[[ Text shown open ]]

Why Monitoring and Logging Matter

You can’t fix what you can’t see. Logs tell you what happened after an outage; metrics tell you what’s happening right now. Together, they provide observability — the ability to understand a system’s internal state from its external outputs. Without monitoring, you’re flying blind.

Learning Path

    flowchart LR
  A[Shell Scripting] --> B[Monitoring & Logging<br/>You are here]
  B --> C[Infrastructure Automation]
  C --> D[Container Orchestration]
  style B fill:#f90,color:#fff

syslog and rsyslog

Syslog is the standard logging protocol on Linux. Rsyslog is the modern high-performance implementation.

Rsyslog Configuration

# Main configuration
cat /etc/rsyslog.conf

# Common log facilities and priorities
# auth, authpriv, cron, daemon, kern, lpr, mail, news, syslog, user, uucp, local0-local7
# debug, info, notice, warning, err, crit, alert, emerg

# Default log destinations
cat /etc/rsyslog.d/50-default.conf
# *.info;mail.none;authpriv.none;cron.none   /var/log/messages
# authpriv.*                                  /var/log/secure
# mail.*                                      /var/log/maillog
# cron.*                                      /var/log/cron
# *.emerg                                     :omusrmsg:*

Centralized Logging Server

# On the log server (receiver)
# /etc/rsyslog.d/server.conf
module(load="imtcp")
module(load="imudp")
input(type="imtcp" port="514")
input(type="imudp" port="514")

# Template for organizing logs by host
$template RemoteLogs,"/var/log/remote/%HOSTNAME%/%PROGRAMNAME%.log"
*.* ?RemoteLogs

# On client machines (senders)
# /etc/rsyslog.d/client.conf
*.* @@logserver.dodatech.com:514   # TCP (reliable)
*.* @logserver.dodatech.com:514    # UDP (faster)

# Restart
sudo systemctl restart rsyslog

journalctl — Systemd Logging

Journald collects logs from all systemd services, the kernel, and syslog:

# View all logs
journalctl

# Follow new logs (like tail -f)
journalctl -f

# Last N lines
journalctl -n 50

# Logs since boot
journalctl -b

# Previous boot logs
journalctl -b -1

# Logs for a specific service
journalctl -u nginx
journalctl -u sshd.service

# Logs for a specific time
journalctl --since "1 hour ago"
journalctl --since "2026-06-20" --until "2026-06-21"

[[ Text shown closed ]]
[[ Data records open ]]

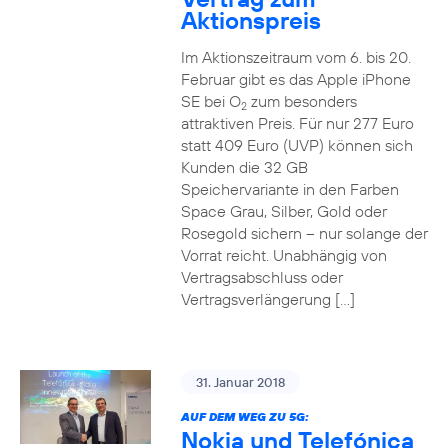
Aktionspreis
Im Aktionszeitraum vom 6. bis 20.
Februar gibt es das Apple iPhone
SE bei O
zum besonders
2
attraktiven Preis. Für nur 277 Euro
statt 409 Euro (UVP) können sich
Kunden die 32 GB
Speichervariante in den Farben
Space Grau, Silber, Gold oder
Rosegold sichern – nur solange der
Vorrat reicht. Unabhängig von
Vertragsabschluss oder
Vertragsverlängerung […]
31. Januar 2018
AUF DEM WEG ZU 5G:
Nokia und Telefónica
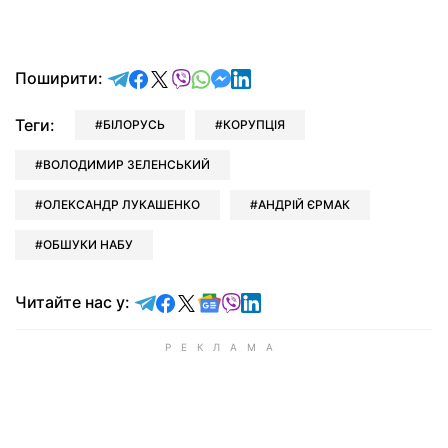
відправити у Telegram
поділитись у Facebook
поділитись у X
відправити у Viber
відправити у Whatsapp
відправити у Messenger
відправити у LinkedIn
Поширити:
Теги:
БІЛОРУСЬ
КОРУПЦІЯ
ВОЛОДИМИР ЗЕЛЕНСЬКИЙ
ОЛЕКСАНДР ЛУКАШЕНКО
АНДРІЙ ЄРМАК
ОБШУКИ НАБУ
Читайте у Telegram
Читайте у Facebook
Читайте у X
Читайте у Google news
Читайте у Viber
Читайте у LinkedIn
Читайте нас у:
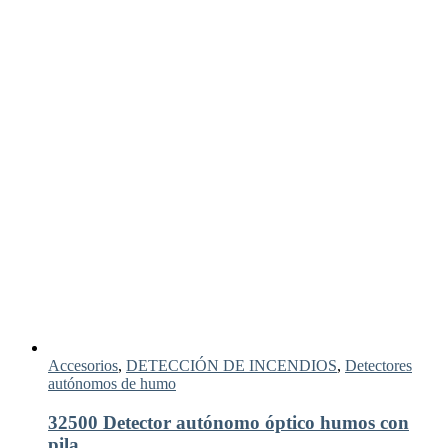
Accesorios
,
DETECCIÓN DE INCENDIOS
,
Detectores
autónomos de humo
32500 Detector autónomo óptico humos con
pila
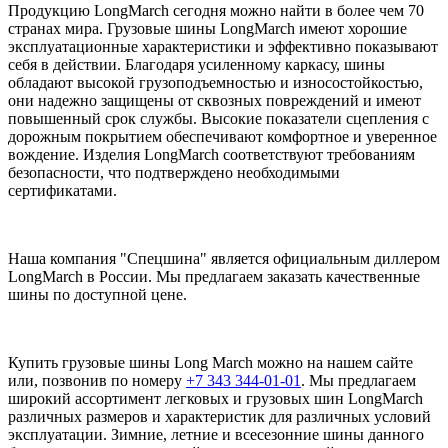
Продукцию LongMarch сегодня можно найти в более чем 70
странах мира. Грузовые шины LongMarch имеют хорошие
эксплуатационные характеристики и эффективно показывают
себя в действии. Благодаря усиленному каркасу, шины
обладают высокой грузоподъемностью и износостойкостью,
они надежно защищены от сквозных повреждений и имеют
повышенный срок службы. Высокие показатели сцепления с
дорожным покрытием обеспечивают комфортное и уверенное
вождение. Изделия LongMarch соответствуют требованиям
безопасности, что подтверждено необходимыми
сертификатами.
Наша компания "Спецшина" является официальным диллером
LongMarch в России. Мы предлагаем заказать качественные
шины по доступной цене.
Купить грузовые шины Long March можно на нашем сайте
или, позвонив по номеру
+7 343 344-01-01
. Мы предлагаем
широкий ассортимент легковых и грузовых шин LongMarch
различных размеров и характеристик для различных условий
эксплуатации. Зимние, летние и всесезонние шины данного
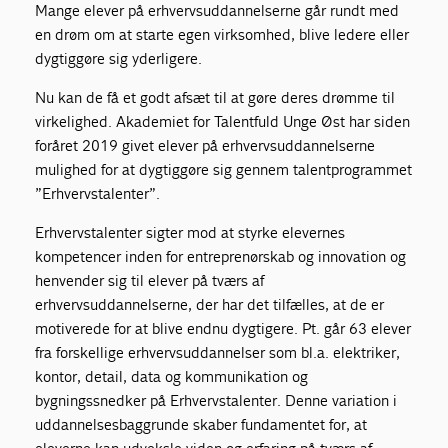
Mange elever på erhvervsuddannelserne går rundt med
en drøm om at starte egen virksomhed, blive ledere eller
dygtiggøre sig yderligere.
Nu kan de få et godt afsæt til at gøre deres drømme til
virkelighed. Akademiet for Talentfuld Unge Øst har siden
foråret 2019 givet elever på erhvervsuddannelserne
mulighed for at dygtiggøre sig gennem talentprogrammet
”Erhvervstalenter”.
Erhvervstalenter sigter mod at styrke elevernes
kompetencer inden for entreprenørskab og innovation og
henvender sig til elever på tværs af
erhvervsuddannelserne, der har det tilfælles, at de er
motiverede for at blive endnu dygtigere. Pt. går 63 elever
fra forskellige erhvervsuddannelser som bl.a. elektriker,
kontor, detail, data og kommunikation og
bygningssnedker på Erhvervstalenter. Denne variation i
uddannelsesbaggrunde skaber fundamentet for, at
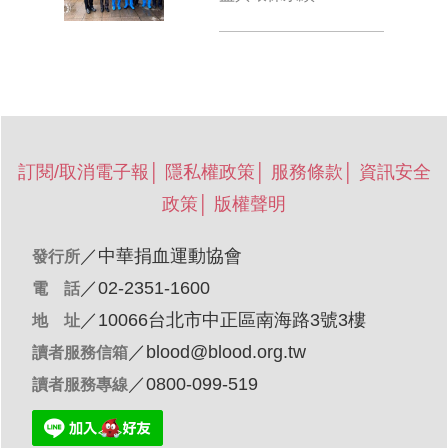
訂閱/取消電子報
│
隱私權政策
│
服務條款
│
資訊安全
政策
│
版權聲明
／
中華捐血運動協會
發行所
／02-2351-1600
電 話
／10066台北市中正區南海路3號3樓
地 址
／
blood@blood.org.tw
讀者服務信箱
／0800-099-519
讀者服務專線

[[ Data records closed ]]

_Directions for this task_.
Translate this sentence from the monitoring and logging text into Spanish: "Syslog is the standard logging protocol on Linux." These items come from a separate source.

_Solution for this exercise_.
Syslog es el protocolo de registro estándar en Linux.